Actually, it is the scandal that is the problem. Suppose that the photo is of Weiner, and suppose further that he sent it to someone. Whose business is it? I know I'm tripping, but I wish a politician would, in circumstances like these, say, "This is my private life. It's consensual. It's my business and the business of the people I interact with. It is none of your business. So fuck off." There is no reason I can see why there should be a scandal here, except for the frenzied prurience of the people in the corporate media.

What's a "character flaw" about exchanging sexy pictures of yourself? If the women he's been interacting with online are of age, it's creepy to characterize them as "young girls." (Of course online you can never be sure about the age of the people you're interacting with, which should also be taken into account.) I don't even believe that many of the people who are having hissyfits about this are virgins; probably they have secrets of their own. There's something very suspicious about all this excitement. I can understand why party politicians and the corporate media would rather dwell on stuff like this than deal with issues. But why should human beings get worked up over it?

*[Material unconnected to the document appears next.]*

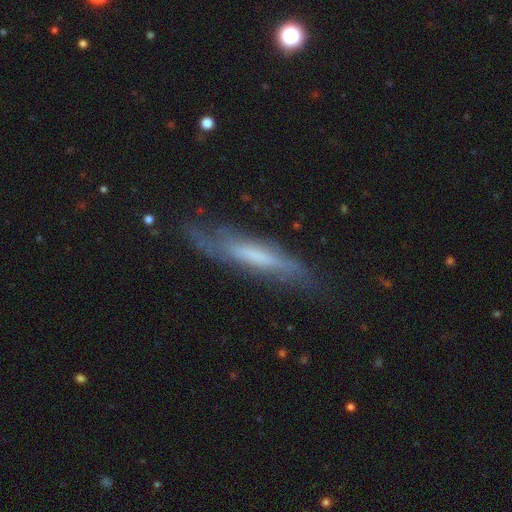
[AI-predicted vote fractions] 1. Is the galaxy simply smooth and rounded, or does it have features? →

One person argued that it matters because Weiner is married. But that still doesn't make it anyone else's business, let alone a scandal. According to all accounts, the person who went public with this story was not the woman Weiner allegedly sent the picture, nor Weiner's wife, but an outside party, a right-winger who had obsessively been looking for ways to sabotage Weiner's career. But I have to remember that many people (maybe most people?) can't tell the difference between consensual and forced sex. We've seen that in the Dominique Strauss-Kahn scandal. And even more people are terrible hypocrites about sex. So I shouldn't be surprised. Despite all the cultural changes we've seen since the 1960s, the alleged Sexual Revolution we went through, far too many people are still living in the 1950s at best; or in junior high school, where talking about sex makes them all giggly and squirmy and grossed out.

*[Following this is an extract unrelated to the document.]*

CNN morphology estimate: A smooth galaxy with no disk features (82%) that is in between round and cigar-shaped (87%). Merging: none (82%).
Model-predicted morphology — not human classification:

Then, this evening, I found this depressing story.

Anna Fowlkes, 64, didn't date for years after her husband, Sonny, died of a brain tumor. And after she finally did, she learned she’d become infected with HIV. She taught her son about safe sex, she says, but, like many other seniors, it didn’t occur to her that she needed to practice it too.

“We are of a generation where that was not something we have to think about,” she says. “Now I know better.”

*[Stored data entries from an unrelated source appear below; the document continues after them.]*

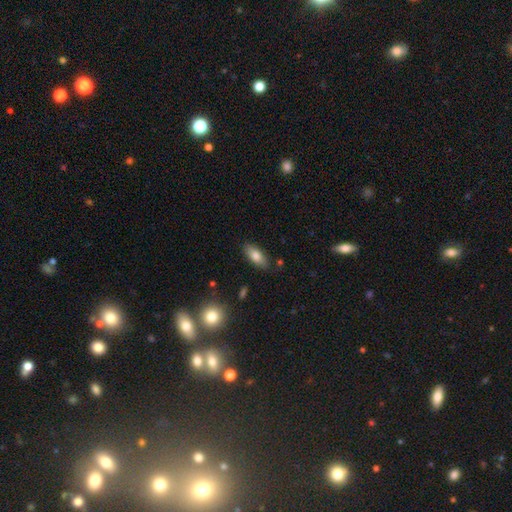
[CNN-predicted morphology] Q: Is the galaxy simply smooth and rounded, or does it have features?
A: smooth — 78%.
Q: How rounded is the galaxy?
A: in between — 82%.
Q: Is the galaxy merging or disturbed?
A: none — 84%.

The first cases of AIDS in the US were reported almost exactly thirty years ago, on June 5, 1981. Admitting that Anna Fowlkes is a heterosexual woman who was probably married in 1981, if we're going to talk about generations, hers (and mine -- I'm four years younger than she is) is exactly the generation that had to come to grips with the syndrome and its effects on our lives. We didn't grow up with AIDS, but that also meant we had to think about it more.

So, she taught her son about safe sex? I wonder what she taught him. The relative risk levels for heterosexual males and heterosexual females remain disputed, but in the US it seems to be agreed that female-to-male transmission is much rarer than male-to-female. And, of course, "safe sex" isn't limited to HIV; there are other sexually transmitted diseases that can affect heterosexuals, to say nothing of unwanted pregnancies, and they were relevant to sexually-active persons of any sex or sexual orientation when Ms. Fowlkes and I were coming of age.

I shouldn't judge Ms. Fowlkes, but I can't help wondering why she didn't see safe sex as something she had to think about when she started "dating" again. We've heard so much about young people's tendency to think themselves invulnerable or immortal, but apparently older people can be just as thoughtless. According to this article, whose statistics seem a bit iffy, the rate of infection among older women is significantly higher than it is among younger women.
Today, Fowlkes is an advocate for HIV prevention among her peers. “I don’t want [others] to have to go down the road I’ve gone down,” she says. “I want them to get tested.”
Testing is fine, but as HIV prevention it's like shutting the barn door after the horses have gotten out. Preventing infection in the first place should be a higher priority.